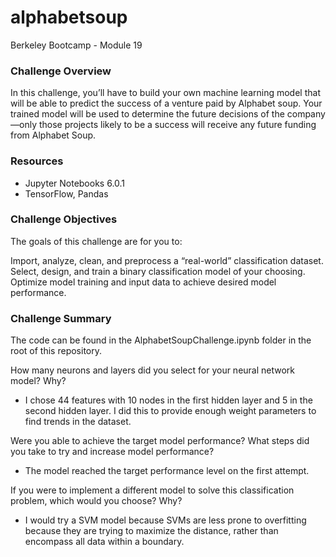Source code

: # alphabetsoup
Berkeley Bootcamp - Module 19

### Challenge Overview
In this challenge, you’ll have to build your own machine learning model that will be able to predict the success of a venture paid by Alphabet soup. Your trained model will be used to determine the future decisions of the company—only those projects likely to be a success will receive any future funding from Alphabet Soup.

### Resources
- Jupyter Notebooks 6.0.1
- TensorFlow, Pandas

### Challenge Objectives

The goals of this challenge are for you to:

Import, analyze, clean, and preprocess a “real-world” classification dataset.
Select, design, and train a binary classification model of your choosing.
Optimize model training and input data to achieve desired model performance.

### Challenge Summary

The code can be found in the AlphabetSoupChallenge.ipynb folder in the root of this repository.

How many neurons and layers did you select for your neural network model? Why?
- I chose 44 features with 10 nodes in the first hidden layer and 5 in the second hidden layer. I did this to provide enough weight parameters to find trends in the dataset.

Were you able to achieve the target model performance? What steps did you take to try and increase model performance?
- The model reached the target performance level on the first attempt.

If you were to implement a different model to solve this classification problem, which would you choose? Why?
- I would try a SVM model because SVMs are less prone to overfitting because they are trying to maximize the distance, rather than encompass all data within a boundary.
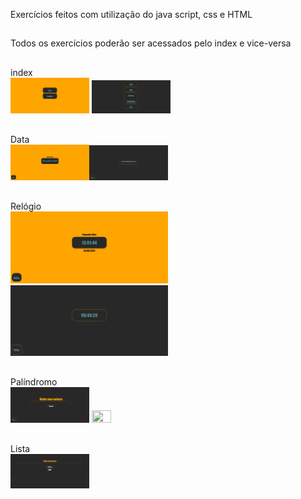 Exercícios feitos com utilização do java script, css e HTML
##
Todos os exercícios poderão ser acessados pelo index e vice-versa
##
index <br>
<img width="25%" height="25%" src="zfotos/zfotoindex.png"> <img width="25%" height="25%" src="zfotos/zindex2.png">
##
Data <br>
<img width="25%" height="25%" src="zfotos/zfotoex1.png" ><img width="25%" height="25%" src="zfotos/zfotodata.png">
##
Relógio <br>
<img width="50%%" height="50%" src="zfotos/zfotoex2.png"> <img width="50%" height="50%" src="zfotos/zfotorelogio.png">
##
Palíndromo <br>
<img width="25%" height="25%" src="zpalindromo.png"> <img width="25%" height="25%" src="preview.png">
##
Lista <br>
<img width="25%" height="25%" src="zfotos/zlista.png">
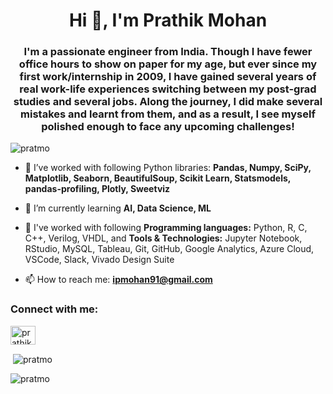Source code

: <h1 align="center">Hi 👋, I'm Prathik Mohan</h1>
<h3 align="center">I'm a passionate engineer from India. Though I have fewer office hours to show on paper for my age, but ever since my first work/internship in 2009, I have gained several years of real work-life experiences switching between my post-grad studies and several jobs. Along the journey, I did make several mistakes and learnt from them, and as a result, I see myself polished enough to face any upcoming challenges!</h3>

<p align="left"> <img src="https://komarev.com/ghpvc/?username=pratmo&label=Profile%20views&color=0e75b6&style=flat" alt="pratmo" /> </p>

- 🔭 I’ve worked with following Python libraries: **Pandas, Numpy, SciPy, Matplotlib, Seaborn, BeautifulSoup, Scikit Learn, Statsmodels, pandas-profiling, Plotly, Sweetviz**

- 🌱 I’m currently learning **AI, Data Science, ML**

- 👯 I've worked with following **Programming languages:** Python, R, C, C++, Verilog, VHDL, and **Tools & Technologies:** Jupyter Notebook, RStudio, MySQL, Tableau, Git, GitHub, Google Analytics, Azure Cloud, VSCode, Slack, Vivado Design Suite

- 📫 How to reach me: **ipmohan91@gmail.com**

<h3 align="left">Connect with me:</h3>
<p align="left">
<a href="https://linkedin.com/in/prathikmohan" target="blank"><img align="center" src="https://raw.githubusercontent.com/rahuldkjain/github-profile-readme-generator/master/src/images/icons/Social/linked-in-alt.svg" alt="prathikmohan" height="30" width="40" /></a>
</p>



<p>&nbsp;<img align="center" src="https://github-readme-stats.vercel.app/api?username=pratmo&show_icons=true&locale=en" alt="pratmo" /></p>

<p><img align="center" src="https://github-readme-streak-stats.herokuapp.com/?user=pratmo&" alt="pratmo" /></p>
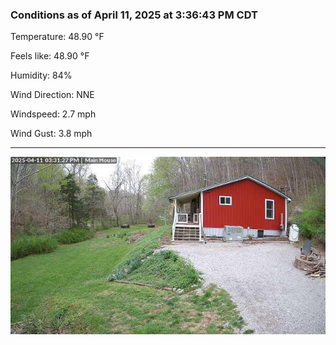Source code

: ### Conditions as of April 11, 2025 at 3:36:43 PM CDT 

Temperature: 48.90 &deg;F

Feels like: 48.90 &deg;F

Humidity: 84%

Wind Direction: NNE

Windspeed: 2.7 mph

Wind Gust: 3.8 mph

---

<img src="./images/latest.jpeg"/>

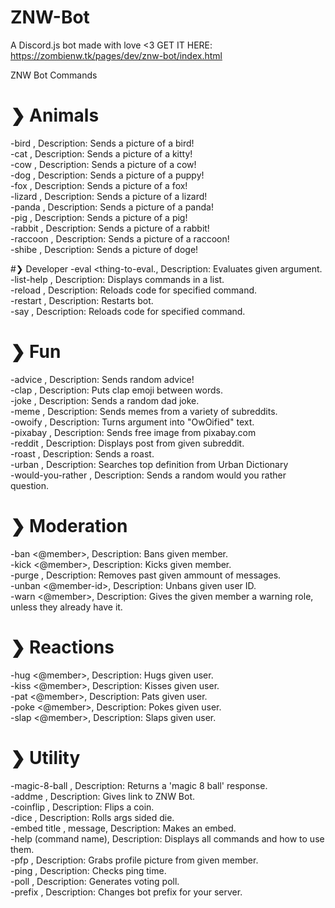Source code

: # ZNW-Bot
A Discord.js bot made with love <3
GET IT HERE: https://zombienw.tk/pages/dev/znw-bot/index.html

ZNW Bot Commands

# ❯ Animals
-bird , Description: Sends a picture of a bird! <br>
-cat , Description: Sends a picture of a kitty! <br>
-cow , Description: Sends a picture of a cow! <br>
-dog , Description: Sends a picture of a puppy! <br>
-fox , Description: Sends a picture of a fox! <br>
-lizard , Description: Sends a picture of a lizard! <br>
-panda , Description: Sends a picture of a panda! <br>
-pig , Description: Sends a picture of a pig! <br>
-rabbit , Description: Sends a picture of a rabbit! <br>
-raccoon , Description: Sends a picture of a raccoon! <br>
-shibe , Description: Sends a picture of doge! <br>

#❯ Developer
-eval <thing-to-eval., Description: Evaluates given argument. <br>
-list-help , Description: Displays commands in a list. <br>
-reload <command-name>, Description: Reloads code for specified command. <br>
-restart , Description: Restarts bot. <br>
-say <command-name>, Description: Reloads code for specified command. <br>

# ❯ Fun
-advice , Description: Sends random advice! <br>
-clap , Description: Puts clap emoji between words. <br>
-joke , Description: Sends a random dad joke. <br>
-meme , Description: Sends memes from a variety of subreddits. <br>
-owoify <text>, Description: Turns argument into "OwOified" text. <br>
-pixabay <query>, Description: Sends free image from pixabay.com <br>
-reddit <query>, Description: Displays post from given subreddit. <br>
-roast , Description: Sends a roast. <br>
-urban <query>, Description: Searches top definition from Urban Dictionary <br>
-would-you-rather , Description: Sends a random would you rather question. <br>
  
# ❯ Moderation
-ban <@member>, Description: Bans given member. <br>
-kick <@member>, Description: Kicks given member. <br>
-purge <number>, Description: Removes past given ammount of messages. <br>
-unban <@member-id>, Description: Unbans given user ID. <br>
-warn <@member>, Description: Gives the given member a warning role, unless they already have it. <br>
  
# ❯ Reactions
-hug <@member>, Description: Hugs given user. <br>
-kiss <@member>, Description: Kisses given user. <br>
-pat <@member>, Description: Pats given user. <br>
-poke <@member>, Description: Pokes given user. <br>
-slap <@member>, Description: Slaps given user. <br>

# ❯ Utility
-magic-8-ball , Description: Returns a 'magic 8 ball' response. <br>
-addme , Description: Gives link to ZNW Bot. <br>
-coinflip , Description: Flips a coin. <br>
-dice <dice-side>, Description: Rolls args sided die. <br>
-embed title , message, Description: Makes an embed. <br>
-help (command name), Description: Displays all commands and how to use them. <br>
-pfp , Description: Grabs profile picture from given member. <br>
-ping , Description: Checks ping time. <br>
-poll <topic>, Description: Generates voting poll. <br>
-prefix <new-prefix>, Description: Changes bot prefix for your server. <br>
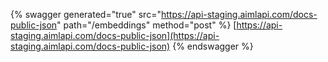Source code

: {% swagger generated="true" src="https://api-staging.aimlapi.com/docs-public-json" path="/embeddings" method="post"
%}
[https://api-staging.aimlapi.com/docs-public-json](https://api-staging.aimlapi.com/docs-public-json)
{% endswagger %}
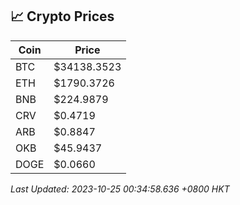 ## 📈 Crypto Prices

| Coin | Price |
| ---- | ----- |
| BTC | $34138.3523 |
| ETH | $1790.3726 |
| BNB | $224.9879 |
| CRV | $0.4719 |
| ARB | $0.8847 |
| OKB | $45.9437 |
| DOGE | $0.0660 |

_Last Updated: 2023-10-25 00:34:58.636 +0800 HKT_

━━━━

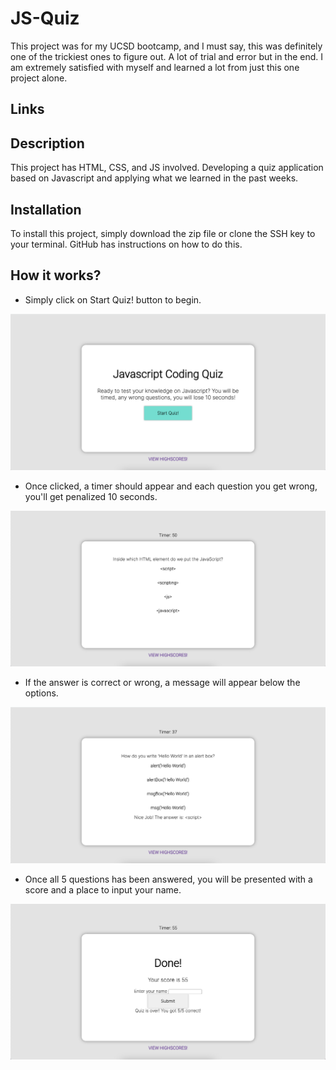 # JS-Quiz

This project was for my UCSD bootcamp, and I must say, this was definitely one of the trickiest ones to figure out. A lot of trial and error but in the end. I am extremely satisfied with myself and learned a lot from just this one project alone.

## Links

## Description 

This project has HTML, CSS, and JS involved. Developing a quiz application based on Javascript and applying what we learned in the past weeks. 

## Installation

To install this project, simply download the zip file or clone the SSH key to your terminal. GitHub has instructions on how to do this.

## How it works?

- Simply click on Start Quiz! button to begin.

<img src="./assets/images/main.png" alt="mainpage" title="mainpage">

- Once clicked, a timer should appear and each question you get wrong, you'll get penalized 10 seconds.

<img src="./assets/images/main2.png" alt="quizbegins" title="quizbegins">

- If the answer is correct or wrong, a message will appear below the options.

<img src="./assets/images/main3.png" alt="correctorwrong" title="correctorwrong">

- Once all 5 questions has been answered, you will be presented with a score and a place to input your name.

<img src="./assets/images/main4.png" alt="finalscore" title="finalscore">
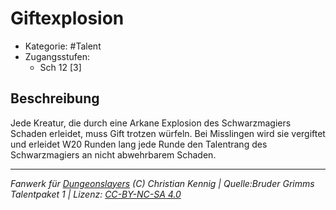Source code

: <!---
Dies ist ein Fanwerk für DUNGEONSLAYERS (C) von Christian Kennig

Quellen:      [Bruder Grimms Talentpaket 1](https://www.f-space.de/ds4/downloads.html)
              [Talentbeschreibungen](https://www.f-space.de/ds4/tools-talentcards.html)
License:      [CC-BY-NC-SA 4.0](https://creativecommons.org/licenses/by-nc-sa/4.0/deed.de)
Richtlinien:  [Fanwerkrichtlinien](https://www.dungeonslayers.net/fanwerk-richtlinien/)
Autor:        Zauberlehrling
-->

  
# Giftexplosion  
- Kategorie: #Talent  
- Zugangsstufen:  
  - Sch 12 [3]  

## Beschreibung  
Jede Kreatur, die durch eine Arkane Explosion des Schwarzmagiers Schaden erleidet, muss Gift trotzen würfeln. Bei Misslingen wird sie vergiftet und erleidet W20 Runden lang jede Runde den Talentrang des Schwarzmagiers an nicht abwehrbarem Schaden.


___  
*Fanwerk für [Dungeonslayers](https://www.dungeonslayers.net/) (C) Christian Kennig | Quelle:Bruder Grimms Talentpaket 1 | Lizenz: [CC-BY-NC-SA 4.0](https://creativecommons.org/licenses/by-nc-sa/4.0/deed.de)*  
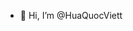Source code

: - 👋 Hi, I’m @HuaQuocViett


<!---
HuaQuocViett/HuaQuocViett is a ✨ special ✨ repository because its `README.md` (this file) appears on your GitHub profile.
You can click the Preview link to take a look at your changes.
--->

━━━━

WHAT IS EXPECTED:
Without the pictures, set down the lines above from the line with "### Resources" up to and including the line with "I'm Prathik Mohan</h1>" exactly as they stand.

TASK RESULT:
### Resources
- Jupyter Notebooks 6.0.1
- TensorFlow, Pandas

### Challenge Objectives

The goals of this challenge are for you to:

Import, analyze, clean, and preprocess a “real-world” classification dataset.
Select, design, and train a binary classification model of your choosing.
Optimize model training and input data to achieve desired model performance.

### Challenge Summary

The code can be found in the AlphabetSoupChallenge.ipynb folder in the root of this repository.

How many neurons and layers did you select for your neural network model? Why?
- I chose 44 features with 10 nodes in the first hidden layer and 5 in the second hidden layer. I did this to provide enough weight parameters to find trends in the dataset.

Were you able to achieve the target model performance? What steps did you take to try and increase model performance?
- The model reached the target performance level on the first attempt.

If you were to implement a different model to solve this classification problem, which would you choose? Why?
- I would try a SVM model because SVMs are less prone to overfitting because they are trying to maximize the distance, rather than encompass all data within a boundary.
 Exercícios feitos com utilização do java script, css e HTML
##
Todos os exercícios poderão ser acessados pelo index e vice-versa
##
index <br>
<img width="25%" height="25%" src="zfotos/zfotoindex.png"> <img width="25%" height="25%" src="zfotos/zindex2.png">
##
Data <br>
<img width="25%" height="25%" src="zfotos/zfotoex1.png" ><img width="25%" height="25%" src="zfotos/zfotodata.png">
##
Relógio <br>
<img width="50%%" height="50%" src="zfotos/zfotoex2.png"> <img width="50%" height="50%" src="zfotos/zfotorelogio.png">
##
Palíndromo <br>
<img width="25%" height="25%" src="zpalindromo.png"> <img width="25%" height="25%" src="preview.png">
##
Lista <br>
<img width="25%" height="25%" src="zfotos/zlista.png">
Source code

: <h1 align="center">Hi 👋, I'm Prathik Mohan</h1>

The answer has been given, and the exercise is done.